SCLs occur mainly in the stifle (medial femoral condyle) and the phalanges (fetlock, pastern, coffin bone, and navicular bone) and less commonly in the carpus (knee), cannon bones,  tibia, radius, talus (hock), proximal sesamoid bones, humerus, patella, scapula, and mandible. 62 % of lesions occur in males and Thoroughbreds represent the majority of affected animals. 



Horses often present with lameness in the affected limb with or without joint effusion (swelling). SCLs occur mostly in young horses between the ages of 1 and three years and lameness commonly occurs at the onset of training. 




Diagnosis is made via lameness examinations and radiographs. In rare cases, computed tomography, CT, has been of great value when SCLs cannot be visualized radiographically. 




Nonsurgical management of SCLs involves rest and the use of non-steroidal anti-inflammatory drugs; however, success rate is variable. Intralesional corticosteroid injections do have better success rates but this is generally performed under arthroscopic guidance under general anesthesia. Surgical management is the treatment of choice and involves debridement of the cyst and a combination of intralesional corticosteroid injection, bone grafts, and other modalities. 
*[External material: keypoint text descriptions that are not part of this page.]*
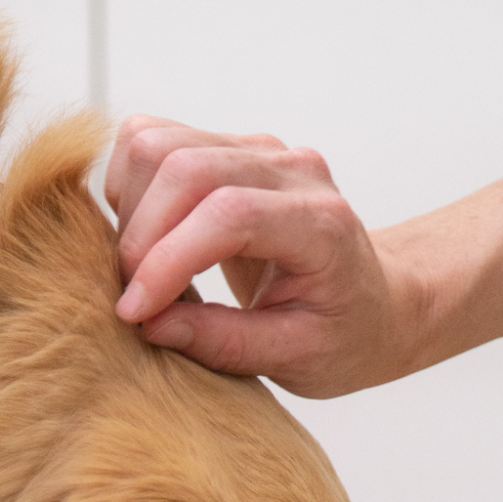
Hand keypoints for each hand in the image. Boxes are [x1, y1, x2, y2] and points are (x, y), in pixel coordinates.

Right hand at [105, 116, 428, 397]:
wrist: (373, 302)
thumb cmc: (344, 334)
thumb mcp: (296, 360)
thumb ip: (225, 344)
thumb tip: (152, 324)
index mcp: (321, 224)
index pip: (228, 215)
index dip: (167, 259)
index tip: (134, 313)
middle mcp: (290, 170)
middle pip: (183, 167)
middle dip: (138, 237)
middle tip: (131, 300)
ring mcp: (258, 151)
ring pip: (156, 143)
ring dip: (128, 209)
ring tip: (139, 270)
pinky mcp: (227, 148)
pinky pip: (152, 141)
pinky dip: (130, 188)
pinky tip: (147, 239)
The healing of treated SCL normally is slow and can take several months to years if just surgical debridement is used, but the use of bone replacements and growth factors to enhance bone healing shortens the healing time considerably. Younger horses have a better prognosis for complete recovery compared to older horses. If the SCLs are associated with osteoarthritis in older patients a cautious prognosis is given. 



1.) Auer and Stick. Equine Surgery, 4th edition. Chapters 88 and 89.